▶ Excerpt to read:
_ _ _ _ _
Music PRs and lazy journalists are renowned for overusing the label "legend" but in Allen's case the epithet is more than fitting. Born in Lagos, Nigeria in 1940, the young musician taught himself to play by soaking up the styles of jazz drummers such as Art Blakey and Max Roach.
By the time he was 20, Allen was earning a living playing jazz and highlife drums for various groups, until he met multi-instrumentalist Fela Kuti in 1964. The rest is history: the two were to form a partnership that lasted until the beginning of the Eighties, with Allen's distinctive driving drum style forming the pulsing backbone to a new form of music that they created, Afrobeat. "The bass drum patterns are unique to me. I'd never play one, one. Any drummer can play that straight beat. But that's just like putting a metronome in there," Allen explains.
The gig at the Southbank is billed as "a Meltdown launch party" and the Front Room of the Queen Elizabeth Hall provides the ideal venue for such a celebration. It's a sunny summer evening by the Thames and the majority of the crowd is enjoying the balmy weather on the balcony listening to the DJs mixing together tracks that take in the great and the good of African music. There's a buzz about the place which contrasts sharply with some of the stuffier venues that tend to host "world music" gigs in the capital. This music is about celebration and revolution, not about sitting stock still in an auditorium silently nodding away as if at a classical recital.
_ _ _ _ _
[Dataset excerpts]
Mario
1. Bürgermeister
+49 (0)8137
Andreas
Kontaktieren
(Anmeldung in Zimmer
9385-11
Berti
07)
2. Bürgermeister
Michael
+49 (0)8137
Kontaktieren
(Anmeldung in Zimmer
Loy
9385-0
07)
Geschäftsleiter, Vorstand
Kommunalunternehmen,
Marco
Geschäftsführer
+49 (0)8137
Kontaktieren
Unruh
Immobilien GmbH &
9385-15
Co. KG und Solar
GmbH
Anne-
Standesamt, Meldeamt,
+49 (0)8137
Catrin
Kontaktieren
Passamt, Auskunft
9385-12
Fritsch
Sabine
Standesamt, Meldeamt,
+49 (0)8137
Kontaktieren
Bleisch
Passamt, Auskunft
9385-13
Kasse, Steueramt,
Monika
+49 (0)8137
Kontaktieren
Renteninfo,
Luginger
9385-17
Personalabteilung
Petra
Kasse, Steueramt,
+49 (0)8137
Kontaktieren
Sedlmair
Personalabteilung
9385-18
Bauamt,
_ _ _ _ _
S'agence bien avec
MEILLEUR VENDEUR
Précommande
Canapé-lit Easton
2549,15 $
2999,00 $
_ _ _ _ _
▶ Exercise A:
Answer these questions from the excerpt about Allen:
(i) In what city and year was Allen born?
(ii) In what year did Allen meet Fela Kuti?
(iii) Which room of the Queen Elizabeth Hall held the gig?
▶ Exercise B: From the excerpt about Allen, print the passage that starts at "The gig at the" and ends at "a classical recital.".

▶ Exercise solution A:
(i) Lagos, Nigeria, in 1940
(ii) 1964
(iii) The Front Room

▶ Exercise solution B:
The gig at the Southbank is billed as "a Meltdown launch party" and the Front Room of the Queen Elizabeth Hall provides the ideal venue for such a celebration. It's a sunny summer evening by the Thames and the majority of the crowd is enjoying the balmy weather on the balcony listening to the DJs mixing together tracks that take in the great and the good of African music. There's a buzz about the place which contrasts sharply with some of the stuffier venues that tend to host "world music" gigs in the capital. This music is about celebration and revolution, not about sitting stock still in an auditorium silently nodding away as if at a classical recital.